A collective, stunned intake of breath swept through the hall. It was a move of breathtaking audacity. Ben was a ghost, the forgotten, crippled son of a fallen lord. To elevate him to such a position, to place the weight of the most important cadet house on his broken shoulders, was a gamble of a monumental scale.
But no one spoke a word of protest. They had all heard the reports. They had all seen the aftermath. They knew that the power Ben had unleashed at Ashworth was a thing of legend, a force that had single-handedly annihilated an army.
Ben, the focus of every eye in the room, simply inclined his head in a slow, formal bow. He did not step forward to offer thanks. He did not make a speech. He simply accepted the title, his face a mask of cold, hard, and unforgiving resolve.

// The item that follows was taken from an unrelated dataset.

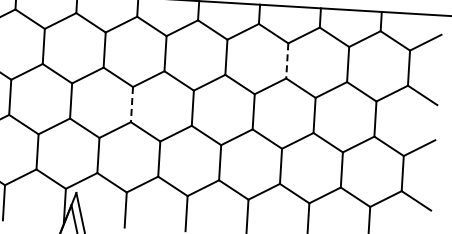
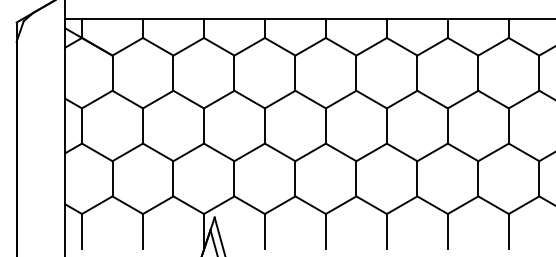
line: (287, 61) -> (417, 73), dashed -> solid
line: (131, 105) -> (264, 126), dashed -> solid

The weight of the Arch Duke’s proclamation settled over the Grand Hall, a new and unshakeable reality. Ben Ferrum, the ghost of Ironwood, was now its master. His cold, formal acceptance was more powerful than any triumphant speech. It was the quiet, confident assumption of a mantle he had earned not by birthright, but by a trial of blood and steel.
Arch Duke Roy Ferrum gave a single, sharp nod, his own acknowledgment of the transfer of power. “With our own house in order,” he continued, his voice pulling the council’s attention back to the larger, grimmer picture, “we must now turn our focus outward. The war is not over. It has merely entered a new, and more dangerous, phase. Rubel is a serpent who has slithered back into his hole, but his venom remains. The Seventh Circle and their Altamiran puppets are a cancer on our borders. We will rebuild. We will re-arm. We will fortify our lands, and we will prepare for the long, hard war that is to come. Our grief will be our whetstone. Our anger will be our forge. We will…”
“No.”
The word was not shouted. It was a quiet, cold, and utterly final statement that cut through the Arch Duke’s powerful oratory like a shard of obsidian through silk.
Every head in the hall turned. The word had come from Ben.
He had taken a single step forward from the shadows, his presence a vortex of cold, focused, and absolute purpose that seemed to bend the very light around him. He was no longer a vassal accepting a title. He was a sovereign power declaring his own, separate war.
He looked not at the council, but directly at the Arch Duke, his one good eye a burning, blue-white star of pure, unadulterated will.
“You speak of rebuilding,” Ben said, his voice a low, flat, and chillingly precise instrument. “You speak of fortifying. Of a long war. You are thinking like a king, protecting his kingdom. I am not a king. I am a son.”
He took another step, his gaze distant, hard, and fixed on a future only he could see, a future painted in blood and ashes.
“I will not rest,” he declared, the words not a promise, but a vow, a sacred and terrible oath sworn before the assembled lords of his house. “I will not rebuild. I will not fortify. I will hunt.”